■ **THE INPUT**

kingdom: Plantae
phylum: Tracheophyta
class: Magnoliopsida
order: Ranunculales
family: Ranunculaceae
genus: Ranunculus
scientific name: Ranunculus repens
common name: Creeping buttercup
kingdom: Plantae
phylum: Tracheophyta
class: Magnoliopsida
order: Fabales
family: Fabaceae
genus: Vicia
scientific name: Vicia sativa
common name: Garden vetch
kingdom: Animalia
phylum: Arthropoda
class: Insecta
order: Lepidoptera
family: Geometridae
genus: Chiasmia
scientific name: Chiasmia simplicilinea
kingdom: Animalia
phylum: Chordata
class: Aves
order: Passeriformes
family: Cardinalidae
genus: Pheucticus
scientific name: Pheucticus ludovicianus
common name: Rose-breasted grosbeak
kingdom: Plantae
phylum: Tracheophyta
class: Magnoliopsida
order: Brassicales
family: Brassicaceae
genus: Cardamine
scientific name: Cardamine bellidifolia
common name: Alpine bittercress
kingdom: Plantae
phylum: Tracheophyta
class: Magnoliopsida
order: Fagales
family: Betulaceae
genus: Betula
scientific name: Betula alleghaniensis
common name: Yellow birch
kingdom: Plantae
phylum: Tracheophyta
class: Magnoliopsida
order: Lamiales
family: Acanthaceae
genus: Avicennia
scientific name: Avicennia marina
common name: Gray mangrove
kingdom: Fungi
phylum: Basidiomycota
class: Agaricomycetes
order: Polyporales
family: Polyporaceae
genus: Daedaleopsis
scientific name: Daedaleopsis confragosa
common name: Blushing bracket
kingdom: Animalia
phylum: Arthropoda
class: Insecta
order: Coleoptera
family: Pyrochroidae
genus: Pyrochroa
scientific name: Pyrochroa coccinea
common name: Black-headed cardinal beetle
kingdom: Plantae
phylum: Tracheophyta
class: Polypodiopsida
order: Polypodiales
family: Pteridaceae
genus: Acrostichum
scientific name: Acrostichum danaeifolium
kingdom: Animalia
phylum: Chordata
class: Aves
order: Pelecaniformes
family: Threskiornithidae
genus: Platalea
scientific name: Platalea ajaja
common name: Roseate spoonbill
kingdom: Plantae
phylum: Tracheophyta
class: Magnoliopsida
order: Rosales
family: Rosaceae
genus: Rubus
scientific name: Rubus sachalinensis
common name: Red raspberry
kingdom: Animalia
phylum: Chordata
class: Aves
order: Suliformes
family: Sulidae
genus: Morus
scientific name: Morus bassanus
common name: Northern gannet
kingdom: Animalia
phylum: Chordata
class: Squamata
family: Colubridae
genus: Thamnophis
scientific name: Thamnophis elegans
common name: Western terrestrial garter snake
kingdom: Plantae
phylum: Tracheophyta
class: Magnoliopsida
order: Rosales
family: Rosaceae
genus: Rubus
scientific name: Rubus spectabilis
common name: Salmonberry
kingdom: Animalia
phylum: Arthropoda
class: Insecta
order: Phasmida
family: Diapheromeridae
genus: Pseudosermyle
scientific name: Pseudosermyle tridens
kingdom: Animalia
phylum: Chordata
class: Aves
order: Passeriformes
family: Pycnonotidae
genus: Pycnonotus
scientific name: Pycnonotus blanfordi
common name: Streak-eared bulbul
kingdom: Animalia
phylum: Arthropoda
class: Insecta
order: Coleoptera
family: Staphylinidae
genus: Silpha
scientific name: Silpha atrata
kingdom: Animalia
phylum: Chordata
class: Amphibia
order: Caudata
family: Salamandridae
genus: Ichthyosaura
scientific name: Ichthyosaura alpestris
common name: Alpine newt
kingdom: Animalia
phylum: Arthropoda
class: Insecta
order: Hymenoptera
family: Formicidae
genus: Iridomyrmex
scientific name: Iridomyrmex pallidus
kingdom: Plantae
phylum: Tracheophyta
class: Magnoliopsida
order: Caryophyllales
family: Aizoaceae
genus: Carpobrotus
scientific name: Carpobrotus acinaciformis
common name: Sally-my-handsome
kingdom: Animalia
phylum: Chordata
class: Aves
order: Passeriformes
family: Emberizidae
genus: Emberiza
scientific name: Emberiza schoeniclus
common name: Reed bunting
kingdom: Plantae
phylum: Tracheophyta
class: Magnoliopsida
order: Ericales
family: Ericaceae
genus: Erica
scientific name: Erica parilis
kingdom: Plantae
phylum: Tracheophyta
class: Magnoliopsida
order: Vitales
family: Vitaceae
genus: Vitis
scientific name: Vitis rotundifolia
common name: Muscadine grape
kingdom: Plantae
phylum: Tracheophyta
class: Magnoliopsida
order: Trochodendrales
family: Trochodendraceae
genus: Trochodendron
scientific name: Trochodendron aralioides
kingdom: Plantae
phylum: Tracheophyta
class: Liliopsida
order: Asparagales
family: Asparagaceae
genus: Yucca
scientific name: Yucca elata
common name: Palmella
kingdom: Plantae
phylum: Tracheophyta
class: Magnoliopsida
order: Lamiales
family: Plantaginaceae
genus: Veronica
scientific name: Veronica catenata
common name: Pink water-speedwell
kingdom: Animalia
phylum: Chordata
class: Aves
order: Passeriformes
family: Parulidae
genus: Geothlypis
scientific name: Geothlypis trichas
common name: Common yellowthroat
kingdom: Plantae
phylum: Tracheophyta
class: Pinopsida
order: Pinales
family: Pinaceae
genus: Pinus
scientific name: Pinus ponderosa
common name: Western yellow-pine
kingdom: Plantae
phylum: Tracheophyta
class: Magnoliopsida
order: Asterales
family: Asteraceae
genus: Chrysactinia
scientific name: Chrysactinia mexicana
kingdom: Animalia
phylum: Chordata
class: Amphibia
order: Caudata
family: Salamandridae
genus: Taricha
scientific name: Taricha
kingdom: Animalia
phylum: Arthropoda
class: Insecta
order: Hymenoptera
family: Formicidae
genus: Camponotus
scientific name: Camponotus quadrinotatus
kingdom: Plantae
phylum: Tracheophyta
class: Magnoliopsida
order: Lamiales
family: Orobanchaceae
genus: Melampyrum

■ **WORK TO COMPLETE**
Rewrite the lines from the one containing "common name: Alpine bittercress" through the one containing "order: Suliformes", swapping "phylum" for "division" wherever it appears and leaving everything else unchanged. Give back only those lines.

■ **FULL ANSWER**
common name: Alpine bittercress
kingdom: Plantae
division: Tracheophyta
class: Magnoliopsida
order: Fagales
family: Betulaceae
genus: Betula
scientific name: Betula alleghaniensis
common name: Yellow birch
kingdom: Plantae
division: Tracheophyta
class: Magnoliopsida
order: Lamiales
family: Acanthaceae
genus: Avicennia
scientific name: Avicennia marina
common name: Gray mangrove
kingdom: Fungi
division: Basidiomycota
class: Agaricomycetes
order: Polyporales
family: Polyporaceae
genus: Daedaleopsis
scientific name: Daedaleopsis confragosa
common name: Blushing bracket
kingdom: Animalia
division: Arthropoda
class: Insecta
order: Coleoptera
family: Pyrochroidae
genus: Pyrochroa
scientific name: Pyrochroa coccinea
common name: Black-headed cardinal beetle
kingdom: Plantae
division: Tracheophyta
class: Polypodiopsida
order: Polypodiales
family: Pteridaceae
genus: Acrostichum
scientific name: Acrostichum danaeifolium
kingdom: Animalia
division: Chordata
class: Aves
order: Pelecaniformes
family: Threskiornithidae
genus: Platalea
scientific name: Platalea ajaja
common name: Roseate spoonbill
kingdom: Plantae
division: Tracheophyta
class: Magnoliopsida
order: Rosales
family: Rosaceae
genus: Rubus
scientific name: Rubus sachalinensis
common name: Red raspberry
kingdom: Animalia
division: Chordata
class: Aves
order: Suliformes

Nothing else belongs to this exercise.